# Does jogging burn muscle?



## Guest (Feb 1, 2004)

I like to jog. I also want to gain muscle mass. I have been told, however, that my jogging is burning a lot of muscle. Is that true?

Thanks,

Al


----------



## Guest (Feb 1, 2004)

hello al welcome to the musclechat board 

it will be easier to gain more muscle by cutting out the jogging,however i wouldnt say it would make a huge difference

how much jogging do u do?

let us no

cheers steve


----------



## Guest (Feb 1, 2004)

if u want to gain alot of muscle stop the jogging for a while.

the more jogging u do mate the more u got to eat,

to gain muscle u got to eat more calories than u burn

if u jog hours every day,youll struggle to get any bigger,probably get smaller.

bulk up ,then jog again once youve gained alot of muscle,

what do u weigh now?


----------



## IanUK1466867920 (Feb 16, 2004)

It wont burn muscle unless you are under eating, bad nutrition will cause catabolic (muscle burning) effects even when lifting weights. Thats why everyone goes on and on about diets. I would say cardiovascular fintess is good a few times week because it keep cholesterol and blood pressure in check, these are things that can cause you trouble eating a high calorie diet.


----------



## Guest (Mar 8, 2004)

When you say you jog, you wont become a big muscular guy doing so.

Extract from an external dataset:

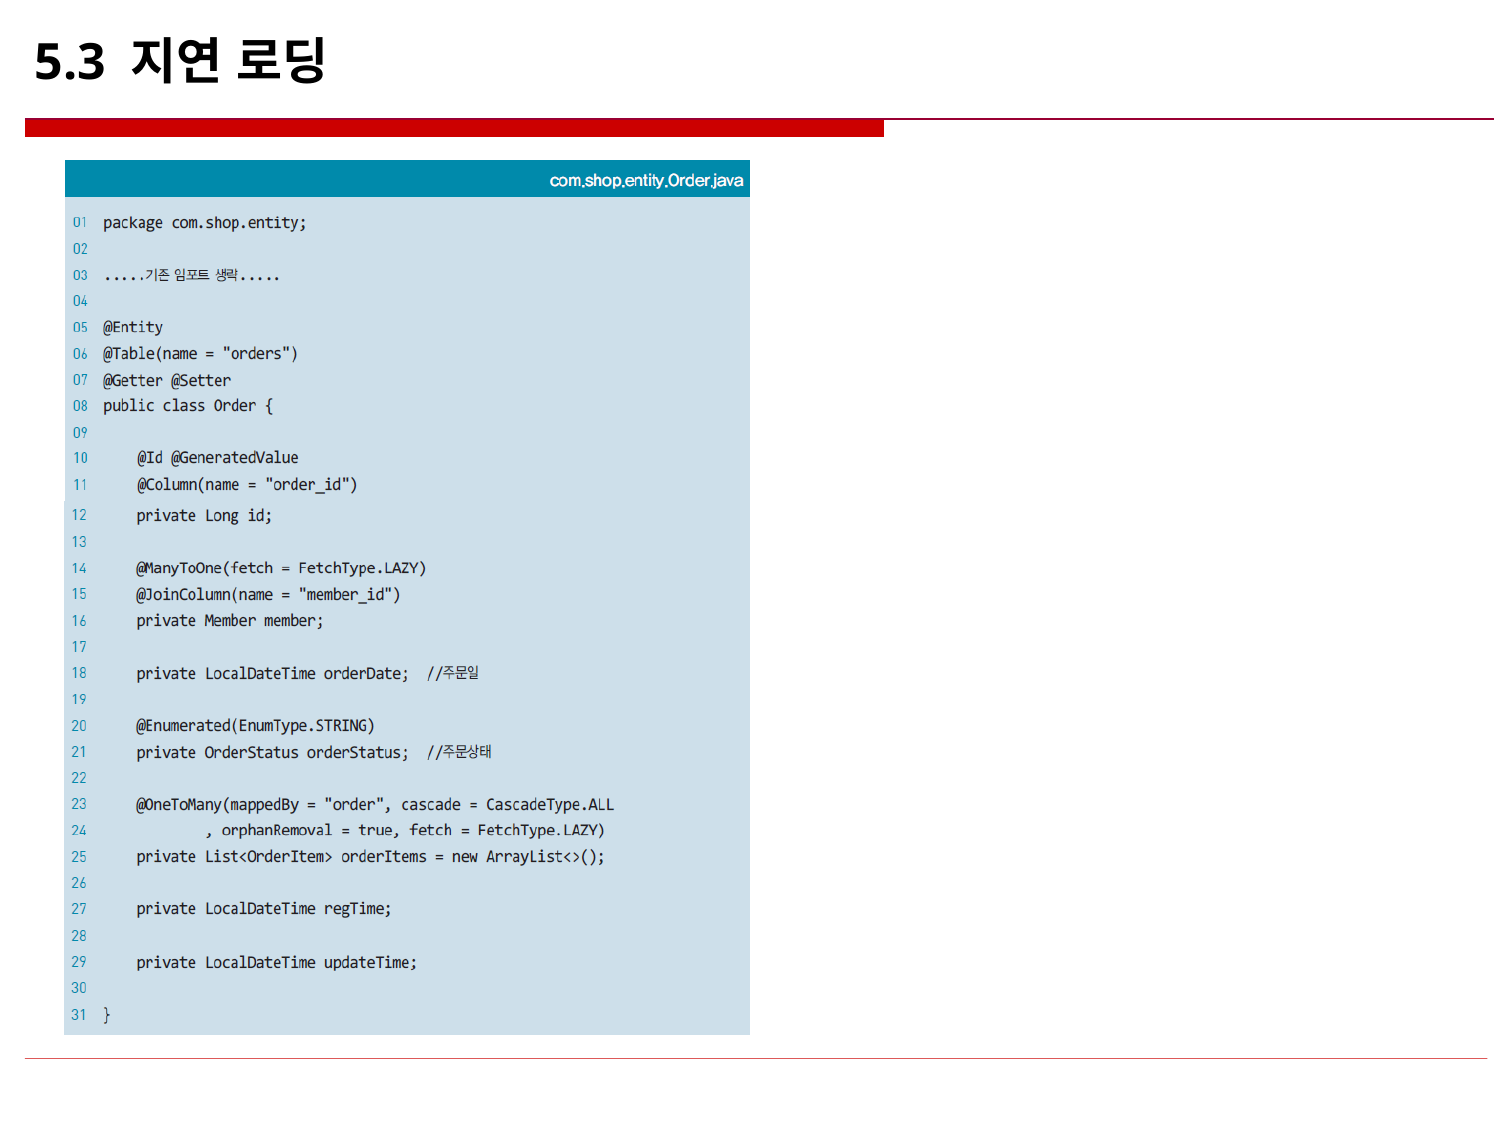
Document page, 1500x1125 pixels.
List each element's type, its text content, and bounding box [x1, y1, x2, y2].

title 5.3 지연 로딩 [19, 23, 1370, 96]
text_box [64, 160, 751, 1036]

Have you ever seen a jogger that is muscular?......not many is there?

Look at those runners that do interval training and run upto 200 meters, are they muscular?...yes alot of them are.

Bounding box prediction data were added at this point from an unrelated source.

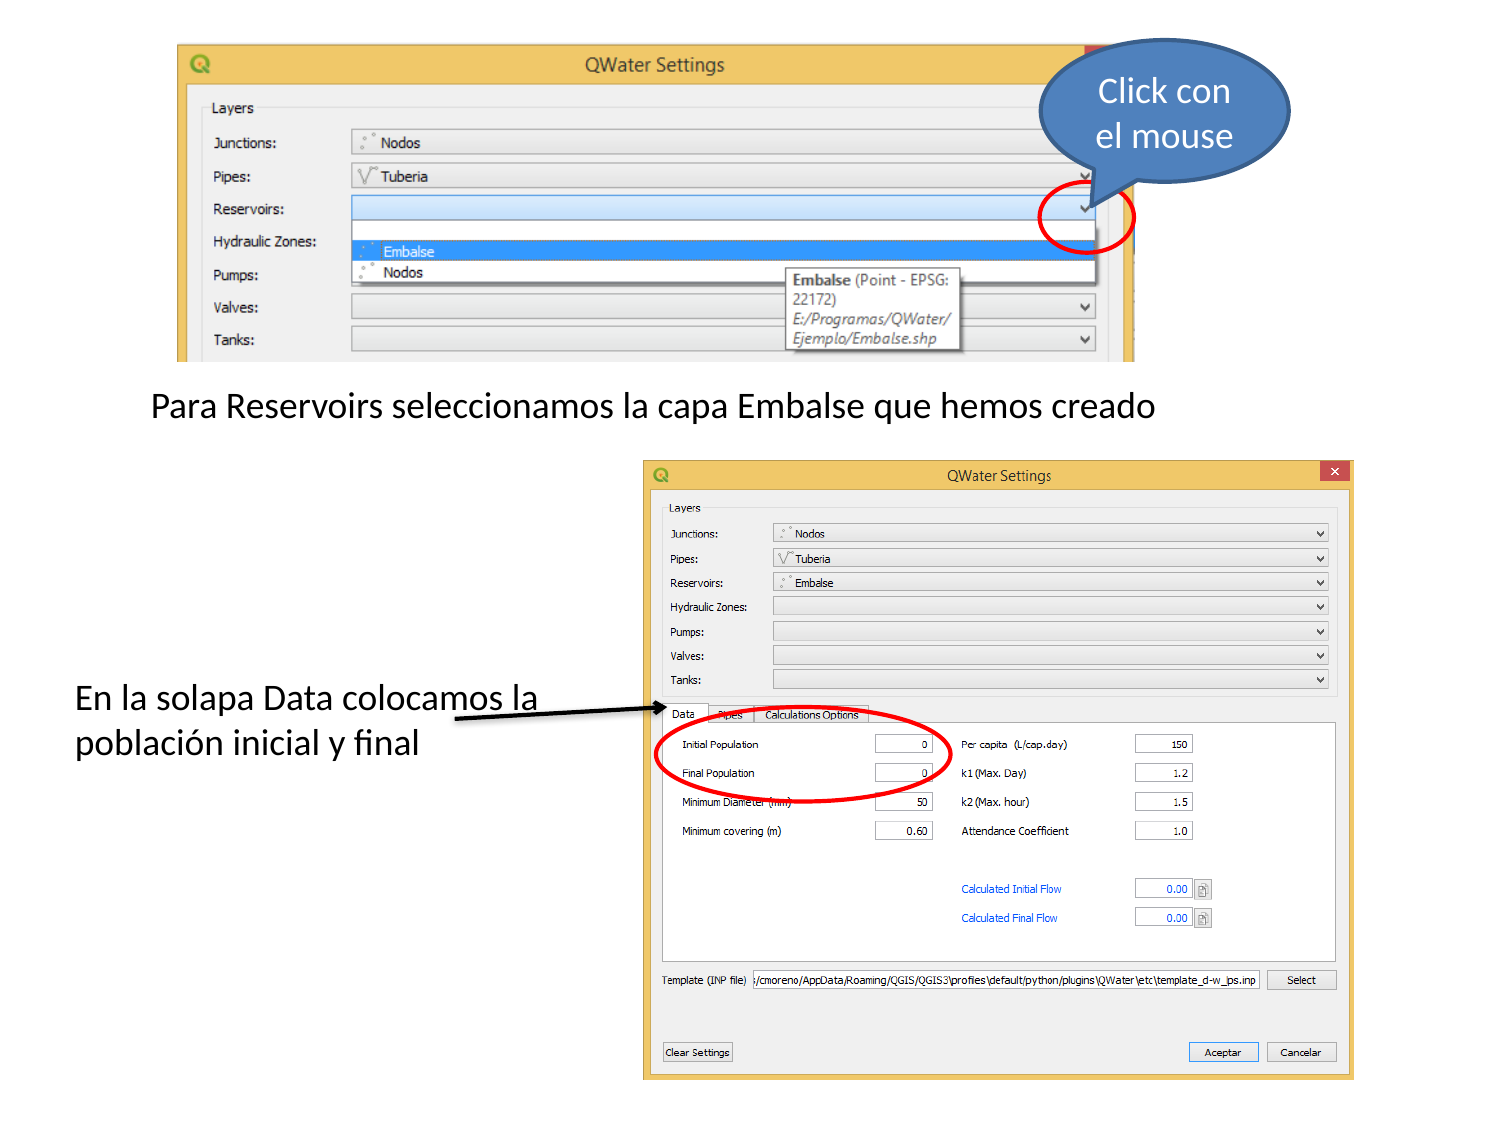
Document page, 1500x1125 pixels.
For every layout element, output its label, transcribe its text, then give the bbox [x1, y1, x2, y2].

text_box En la solapa Data colocamos la población inicial y final [60, 665, 616, 771]
text_box Click con el mouse [1128, 37, 1291, 184]
text_box Para Reservoirs seleccionamos la capa Embalse que hemos creado [136, 373, 1176, 434]
picture [176, 42, 1136, 362]
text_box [454, 706, 668, 720]
picture [643, 460, 1355, 1080]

Now, Im not saying jogging is bad for you as it is great for the heart and lungs, and if you are training for a competition then fair enough, but if you are training for looks then you are better doing interval training work (short intense workouts) and eating a good quality diet, combined with weights to build some muscle.

Long-distance running can result in a los of muscle tissue. This is induced by the release of the catabolic hormone cortisol which outstrips the production of anabolic hormones such as testosterone. Under these conditions there is a net catabolism or breakdown of muscle tissue.

One study showed a decrease in size of FTI fibres following a three month period of areobic exercise on the treadmill. This may help explain the low muscle mass on many endurance runners.


----------



## garethxxx (Jan 7, 2004)

If you want to bulk then little cardio is required. If you want to cut then it is a good idea to incorporate some into your regime.

Cut it out for a while as you will cancel out the calories needed to grow!


----------



## gar (Aug 10, 2011)

i agree with interval training bieng the way to go but am curious, wouldnt you have to do some sort of cardio to burn the fat around the muscle to appear more toned?


----------